Miriam as a leader puts in the briefest of appearances. Immediately after the bloodthirsty Song of the Sea, we are told that she took a timbrel in her hand and all the women went out and danced with her. (15:20) She’s introduced as Aaron’s sister but not as Moses’ sister, which is telling because Moses has more cachet than Aaron. We have here a fragment of a women’s ritual, perhaps after victory in battle because that’s referred to elsewhere in the Hebrew Bible (Judges 11:34 and 1 Samuel 18:6).
Miriam also figures in the parsha, but obliquely, when the Israelites travel to Marah (15:23) right after the Song of the Sea and the celebration of the women led by Miriam. Marah is the place where the water is bitter (bitter is the literal meaning of Marah). Moses throws a piece of wood into the water at YHVH’s direction and the water becomes sweet. Miriam’s name might mean bitter sea, and she is associated in Jewish imagination with water and a well that traveled with the people so that they could drink while in the desert. So I find the connection or Marah and Miriam suggestive at a minimum.
My objection here, as elsewhere, is that we are just given this fragment. We simply know very little about women’s spiritual leadership amongst our ancestors. We are reading a patriarchal text. Feminists rightly turn to midrash to fill in the blanks/reclaim women’s spiritual leadership. My approach in this commentary has not incorporated midrash. This parsha offers us the perfect example of the limitations of my approach.
How important is dancing spiritually? Our text would have the dancing as simply a form of celebrating, kind of like dancing at a wedding.
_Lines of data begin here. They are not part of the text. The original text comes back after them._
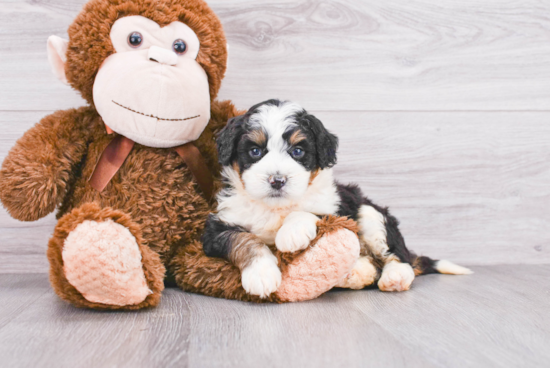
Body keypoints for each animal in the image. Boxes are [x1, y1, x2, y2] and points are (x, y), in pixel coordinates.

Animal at [204, 99, 474, 298]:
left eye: (298, 151)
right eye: (255, 151)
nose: (277, 180)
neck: (275, 207)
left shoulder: (337, 206)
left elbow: (310, 211)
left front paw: (291, 233)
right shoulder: (218, 225)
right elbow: (244, 240)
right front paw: (261, 274)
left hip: (370, 213)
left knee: (397, 255)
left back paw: (394, 277)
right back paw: (355, 272)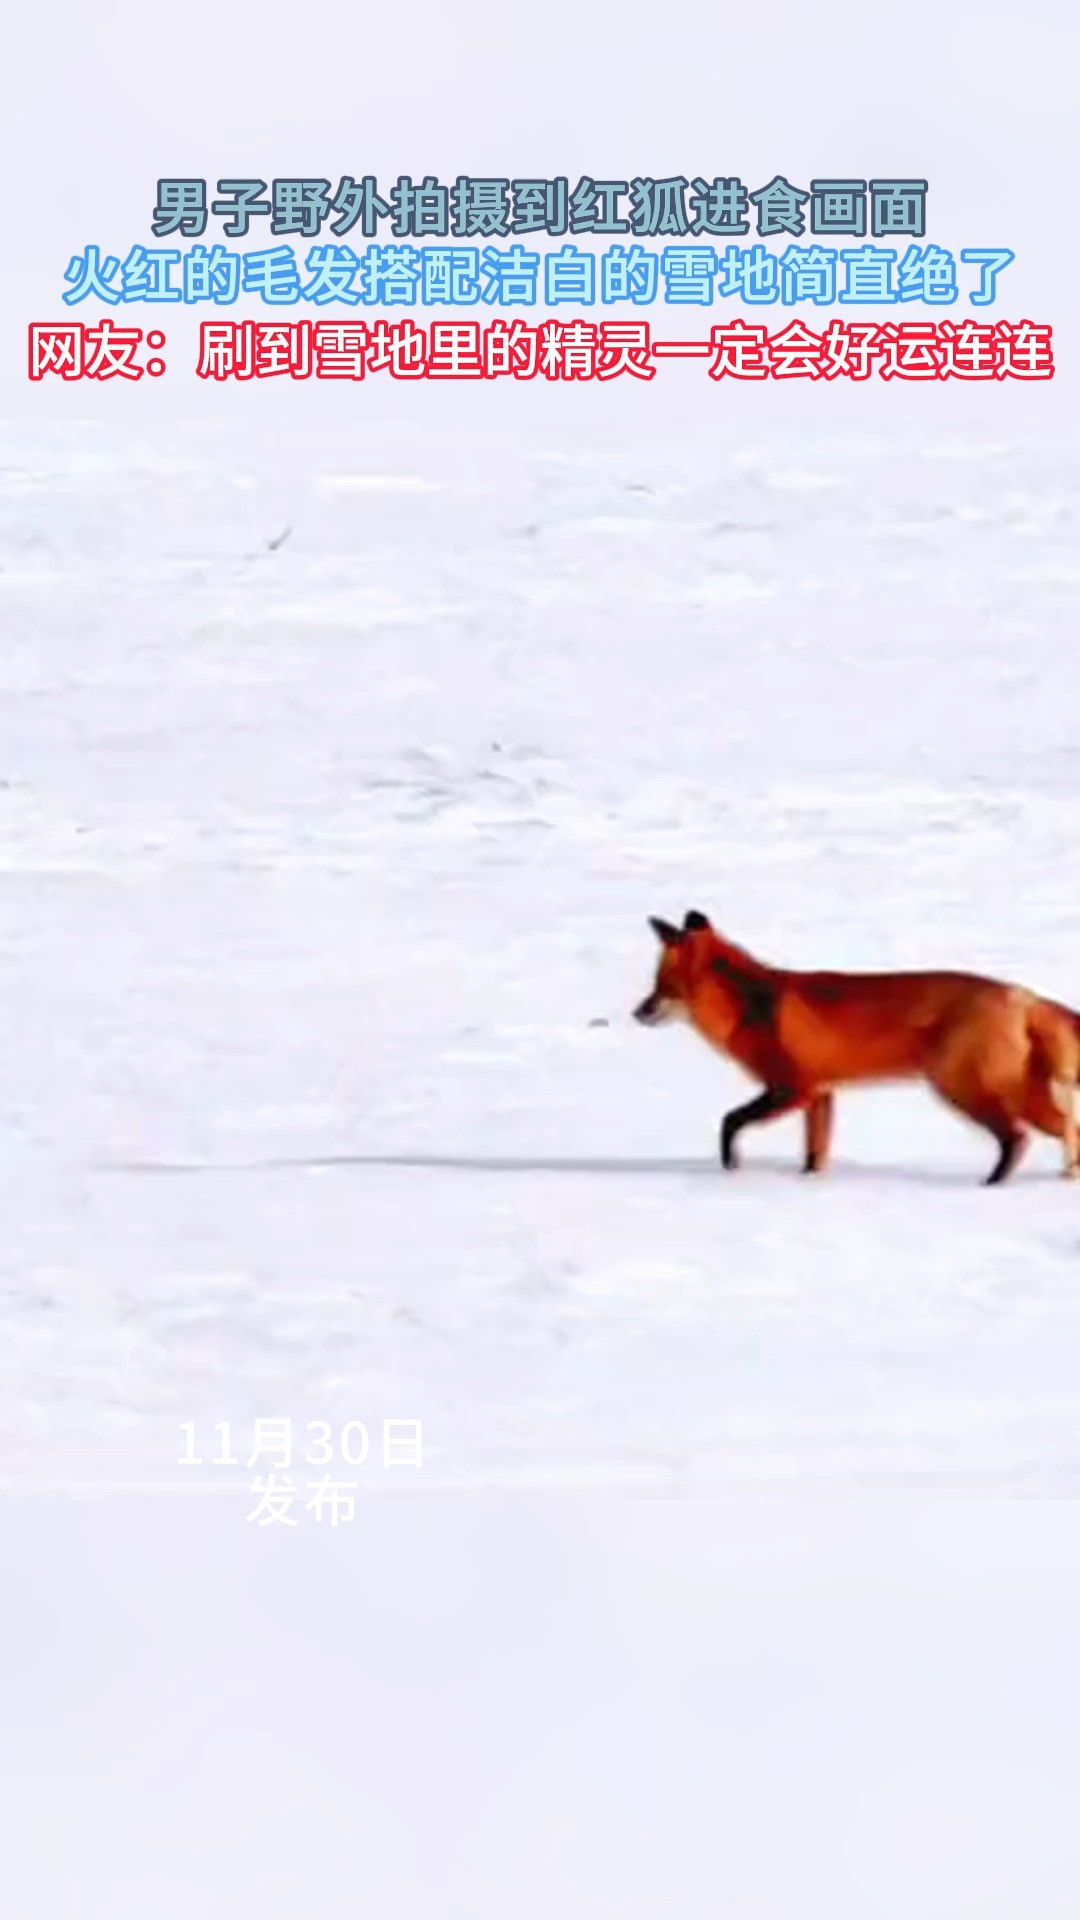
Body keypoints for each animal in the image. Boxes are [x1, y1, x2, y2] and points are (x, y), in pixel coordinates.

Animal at [630, 906, 1076, 1175]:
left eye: (663, 986)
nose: (637, 1012)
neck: (753, 1007)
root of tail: (1019, 993)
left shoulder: (793, 1088)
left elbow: (729, 1121)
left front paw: (730, 1166)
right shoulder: (821, 1094)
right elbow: (815, 1155)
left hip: (968, 1089)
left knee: (1019, 1138)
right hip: (1018, 1091)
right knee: (1068, 1128)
But dancing, cross culturally, has also been a spiritual practice, a common method of inducing trance so that men and women can connect to the divine. Dancing to trance seems present amongst male Hasidim (aided by alcohol) on joyous occasions, and there is some effort at reclaiming dancing amongst alternative Jews such as Latifa Kropf’s practice which she borrowed from Sufi dances of peace. Sufi Dances of peace, ironically enough, was started by a Jew, Samuel Lewis who was descended from the Levi Strauss empire on his paternal side and the Rothschild family on his maternal side.
If we want to be whole, I believe, we need to incorporate both what might be called male and female aspect. We need prophets and prophetesses, we need to dance with timbrels in our hands and we need to be warriors (though perhaps in a less violent way). If we look at where we are incomplete in our lives, there’s a decent chance that we’ve cut ourselves off from our male or female sides.
How do you reconcile those two images of warrior and healer? Which speaks to you when? Does the warrior image need to be as violent as it is routinely portrayed? Does the unity of these disparate images in one being make felt or intuitive sense to you? Do you have any experience with dancing as a spiritual practice?
QUESTIONS
How do you regard the Exodus story—myth or history? Do you believe in the need for external and internal transformation? Which path calls you more? What do you find yourself doing more of?
When was the last time you were spiritually uncomfortable? What did you learn from that? How do you relate to the fact that we will all die? What are your beliefs about death?
Bones. How do you define your lineage? How connected are you with it? What’s your perspective on reincarnation? What about the materiality of the soul?
How do you reconcile those two images of warrior and healer? Which speaks to you when? Does the warrior image need to be as violent as it is routinely portrayed? Does the unity of these disparate images in one being make felt or intuitive sense to you? Do you have any experience with dancing as a spiritual practice?